**WORK TO COMPLETE**. Pull out each line of the data that includes the word "NewApplianceAppStatusRelationshipWithDefaults".

**********

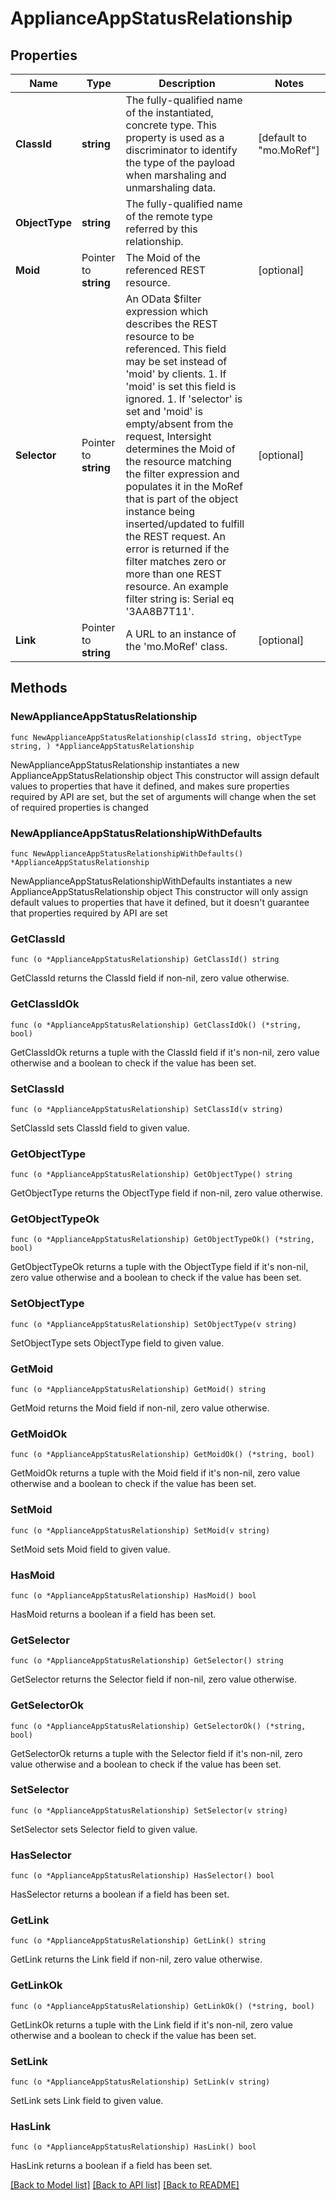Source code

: # ApplianceAppStatusRelationship

## Properties

Name | Type | Description | Notes
------------ | ------------- | ------------- | -------------
**ClassId** | **string** | The fully-qualified name of the instantiated, concrete type. This property is used as a discriminator to identify the type of the payload when marshaling and unmarshaling data. | [default to "mo.MoRef"]
**ObjectType** | **string** | The fully-qualified name of the remote type referred by this relationship. | 
**Moid** | Pointer to **string** | The Moid of the referenced REST resource. | [optional] 
**Selector** | Pointer to **string** | An OData $filter expression which describes the REST resource to be referenced. This field may be set instead of &#39;moid&#39; by clients. 1. If &#39;moid&#39; is set this field is ignored. 1. If &#39;selector&#39; is set and &#39;moid&#39; is empty/absent from the request, Intersight determines the Moid of the resource matching the filter expression and populates it in the MoRef that is part of the object instance being inserted/updated to fulfill the REST request. An error is returned if the filter matches zero or more than one REST resource. An example filter string is: Serial eq &#39;3AA8B7T11&#39;. | [optional] 
**Link** | Pointer to **string** | A URL to an instance of the &#39;mo.MoRef&#39; class. | [optional] 

## Methods

### NewApplianceAppStatusRelationship

`func NewApplianceAppStatusRelationship(classId string, objectType string, ) *ApplianceAppStatusRelationship`

NewApplianceAppStatusRelationship instantiates a new ApplianceAppStatusRelationship object
This constructor will assign default values to properties that have it defined,
and makes sure properties required by API are set, but the set of arguments
will change when the set of required properties is changed

### NewApplianceAppStatusRelationshipWithDefaults

`func NewApplianceAppStatusRelationshipWithDefaults() *ApplianceAppStatusRelationship`

NewApplianceAppStatusRelationshipWithDefaults instantiates a new ApplianceAppStatusRelationship object
This constructor will only assign default values to properties that have it defined,
but it doesn't guarantee that properties required by API are set

### GetClassId

`func (o *ApplianceAppStatusRelationship) GetClassId() string`

GetClassId returns the ClassId field if non-nil, zero value otherwise.

### GetClassIdOk

`func (o *ApplianceAppStatusRelationship) GetClassIdOk() (*string, bool)`

GetClassIdOk returns a tuple with the ClassId field if it's non-nil, zero value otherwise
and a boolean to check if the value has been set.

### SetClassId

`func (o *ApplianceAppStatusRelationship) SetClassId(v string)`

SetClassId sets ClassId field to given value.


### GetObjectType

`func (o *ApplianceAppStatusRelationship) GetObjectType() string`

GetObjectType returns the ObjectType field if non-nil, zero value otherwise.

### GetObjectTypeOk

`func (o *ApplianceAppStatusRelationship) GetObjectTypeOk() (*string, bool)`

GetObjectTypeOk returns a tuple with the ObjectType field if it's non-nil, zero value otherwise
and a boolean to check if the value has been set.

### SetObjectType

`func (o *ApplianceAppStatusRelationship) SetObjectType(v string)`

SetObjectType sets ObjectType field to given value.


### GetMoid

`func (o *ApplianceAppStatusRelationship) GetMoid() string`

GetMoid returns the Moid field if non-nil, zero value otherwise.

### GetMoidOk

`func (o *ApplianceAppStatusRelationship) GetMoidOk() (*string, bool)`

GetMoidOk returns a tuple with the Moid field if it's non-nil, zero value otherwise
and a boolean to check if the value has been set.

### SetMoid

`func (o *ApplianceAppStatusRelationship) SetMoid(v string)`

SetMoid sets Moid field to given value.

### HasMoid

`func (o *ApplianceAppStatusRelationship) HasMoid() bool`

HasMoid returns a boolean if a field has been set.

### GetSelector

`func (o *ApplianceAppStatusRelationship) GetSelector() string`

GetSelector returns the Selector field if non-nil, zero value otherwise.

### GetSelectorOk

`func (o *ApplianceAppStatusRelationship) GetSelectorOk() (*string, bool)`

GetSelectorOk returns a tuple with the Selector field if it's non-nil, zero value otherwise
and a boolean to check if the value has been set.

### SetSelector

`func (o *ApplianceAppStatusRelationship) SetSelector(v string)`

SetSelector sets Selector field to given value.

### HasSelector

`func (o *ApplianceAppStatusRelationship) HasSelector() bool`

HasSelector returns a boolean if a field has been set.

### GetLink

`func (o *ApplianceAppStatusRelationship) GetLink() string`

GetLink returns the Link field if non-nil, zero value otherwise.

### GetLinkOk

`func (o *ApplianceAppStatusRelationship) GetLinkOk() (*string, bool)`

GetLinkOk returns a tuple with the Link field if it's non-nil, zero value otherwise
and a boolean to check if the value has been set.

### SetLink

`func (o *ApplianceAppStatusRelationship) SetLink(v string)`

SetLink sets Link field to given value.

### HasLink

`func (o *ApplianceAppStatusRelationship) HasLink() bool`

HasLink returns a boolean if a field has been set.


[[Back to Model list]](../README.md#documentation-for-models) [[Back to API list]](../README.md#documentation-for-api-endpoints) [[Back to README]](../README.md)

**********

**SOLUTION FOR THIS PROBLEM**.
### NewApplianceAppStatusRelationshipWithDefaults
`func NewApplianceAppStatusRelationshipWithDefaults() *ApplianceAppStatusRelationship`
NewApplianceAppStatusRelationshipWithDefaults instantiates a new ApplianceAppStatusRelationship object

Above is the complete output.